▶ **ROWS**
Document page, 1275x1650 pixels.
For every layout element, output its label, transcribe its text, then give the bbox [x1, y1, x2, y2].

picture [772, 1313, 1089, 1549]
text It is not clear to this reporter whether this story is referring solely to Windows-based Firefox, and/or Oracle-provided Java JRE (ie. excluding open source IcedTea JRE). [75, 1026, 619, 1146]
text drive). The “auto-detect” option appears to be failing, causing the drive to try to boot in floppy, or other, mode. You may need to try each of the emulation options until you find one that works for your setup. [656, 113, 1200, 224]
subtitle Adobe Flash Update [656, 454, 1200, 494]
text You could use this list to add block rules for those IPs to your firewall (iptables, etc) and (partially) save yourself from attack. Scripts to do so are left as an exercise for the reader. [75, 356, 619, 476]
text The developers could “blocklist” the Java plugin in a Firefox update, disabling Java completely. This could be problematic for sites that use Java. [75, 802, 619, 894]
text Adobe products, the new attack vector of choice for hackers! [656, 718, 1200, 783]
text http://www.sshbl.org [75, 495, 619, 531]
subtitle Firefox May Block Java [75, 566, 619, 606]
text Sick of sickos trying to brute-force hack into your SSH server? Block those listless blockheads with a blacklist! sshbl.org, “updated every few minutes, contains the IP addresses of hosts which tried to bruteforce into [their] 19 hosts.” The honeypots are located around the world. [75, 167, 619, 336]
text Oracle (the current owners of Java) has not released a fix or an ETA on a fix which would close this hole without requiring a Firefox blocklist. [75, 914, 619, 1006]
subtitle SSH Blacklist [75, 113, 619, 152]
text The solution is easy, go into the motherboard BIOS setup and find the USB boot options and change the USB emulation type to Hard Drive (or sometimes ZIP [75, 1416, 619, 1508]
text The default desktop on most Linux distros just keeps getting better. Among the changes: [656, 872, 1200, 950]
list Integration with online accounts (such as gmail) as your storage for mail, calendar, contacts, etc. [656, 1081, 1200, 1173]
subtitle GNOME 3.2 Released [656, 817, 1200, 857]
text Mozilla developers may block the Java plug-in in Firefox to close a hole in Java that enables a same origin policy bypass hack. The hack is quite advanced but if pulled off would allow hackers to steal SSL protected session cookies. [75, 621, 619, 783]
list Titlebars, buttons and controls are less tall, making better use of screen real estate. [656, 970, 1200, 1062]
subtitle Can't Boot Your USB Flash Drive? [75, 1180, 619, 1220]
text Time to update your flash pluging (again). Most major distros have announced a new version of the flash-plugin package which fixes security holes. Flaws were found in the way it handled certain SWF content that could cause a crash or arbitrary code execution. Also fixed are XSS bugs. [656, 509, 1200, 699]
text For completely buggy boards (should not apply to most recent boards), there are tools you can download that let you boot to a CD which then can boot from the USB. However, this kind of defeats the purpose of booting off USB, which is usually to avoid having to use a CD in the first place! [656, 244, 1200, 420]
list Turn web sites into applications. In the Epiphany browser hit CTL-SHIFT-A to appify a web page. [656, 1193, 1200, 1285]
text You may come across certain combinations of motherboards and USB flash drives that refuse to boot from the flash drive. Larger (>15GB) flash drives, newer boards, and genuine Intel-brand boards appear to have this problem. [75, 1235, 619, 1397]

▶ **WHAT THE TASK ASKS**
Turn all the lines above into a numbered list, leaving out the blank lines.

▶ **REPLY TO THE EXERCISE**
1. Document page, 1275x1650 pixels.
2. For every layout element, output its label, transcribe its text, then give the bbox [x1, y1, x2, y2].
3. picture [772, 1313, 1089, 1549]
4. text It is not clear to this reporter whether this story is referring solely to Windows-based Firefox, and/or Oracle-provided Java JRE (ie. excluding open source IcedTea JRE). [75, 1026, 619, 1146]
5. text drive). The “auto-detect” option appears to be failing, causing the drive to try to boot in floppy, or other, mode. You may need to try each of the emulation options until you find one that works for your setup. [656, 113, 1200, 224]
6. subtitle Adobe Flash Update [656, 454, 1200, 494]
7. text You could use this list to add block rules for those IPs to your firewall (iptables, etc) and (partially) save yourself from attack. Scripts to do so are left as an exercise for the reader. [75, 356, 619, 476]
8. text The developers could “blocklist” the Java plugin in a Firefox update, disabling Java completely. This could be problematic for sites that use Java. [75, 802, 619, 894]
9. text Adobe products, the new attack vector of choice for hackers! [656, 718, 1200, 783]
10. text http://www.sshbl.org [75, 495, 619, 531]
11. subtitle Firefox May Block Java [75, 566, 619, 606]
12. text Sick of sickos trying to brute-force hack into your SSH server? Block those listless blockheads with a blacklist! sshbl.org, “updated every few minutes, contains the IP addresses of hosts which tried to bruteforce into [their] 19 hosts.” The honeypots are located around the world. [75, 167, 619, 336]
13. text Oracle (the current owners of Java) has not released a fix or an ETA on a fix which would close this hole without requiring a Firefox blocklist. [75, 914, 619, 1006]
14. subtitle SSH Blacklist [75, 113, 619, 152]
15. text The solution is easy, go into the motherboard BIOS setup and find the USB boot options and change the USB emulation type to Hard Drive (or sometimes ZIP [75, 1416, 619, 1508]
16. text The default desktop on most Linux distros just keeps getting better. Among the changes: [656, 872, 1200, 950]
17. list Integration with online accounts (such as gmail) as your storage for mail, calendar, contacts, etc. [656, 1081, 1200, 1173]
18. subtitle GNOME 3.2 Released [656, 817, 1200, 857]
19. text Mozilla developers may block the Java plug-in in Firefox to close a hole in Java that enables a same origin policy bypass hack. The hack is quite advanced but if pulled off would allow hackers to steal SSL protected session cookies. [75, 621, 619, 783]
20. list Titlebars, buttons and controls are less tall, making better use of screen real estate. [656, 970, 1200, 1062]
21. subtitle Can't Boot Your USB Flash Drive? [75, 1180, 619, 1220]
22. text Time to update your flash pluging (again). Most major distros have announced a new version of the flash-plugin package which fixes security holes. Flaws were found in the way it handled certain SWF content that could cause a crash or arbitrary code execution. Also fixed are XSS bugs. [656, 509, 1200, 699]
23. text For completely buggy boards (should not apply to most recent boards), there are tools you can download that let you boot to a CD which then can boot from the USB. However, this kind of defeats the purpose of booting off USB, which is usually to avoid having to use a CD in the first place! [656, 244, 1200, 420]
24. list Turn web sites into applications. In the Epiphany browser hit CTL-SHIFT-A to appify a web page. [656, 1193, 1200, 1285]
25. text You may come across certain combinations of motherboards and USB flash drives that refuse to boot from the flash drive. Larger (>15GB) flash drives, newer boards, and genuine Intel-brand boards appear to have this problem. [75, 1235, 619, 1397]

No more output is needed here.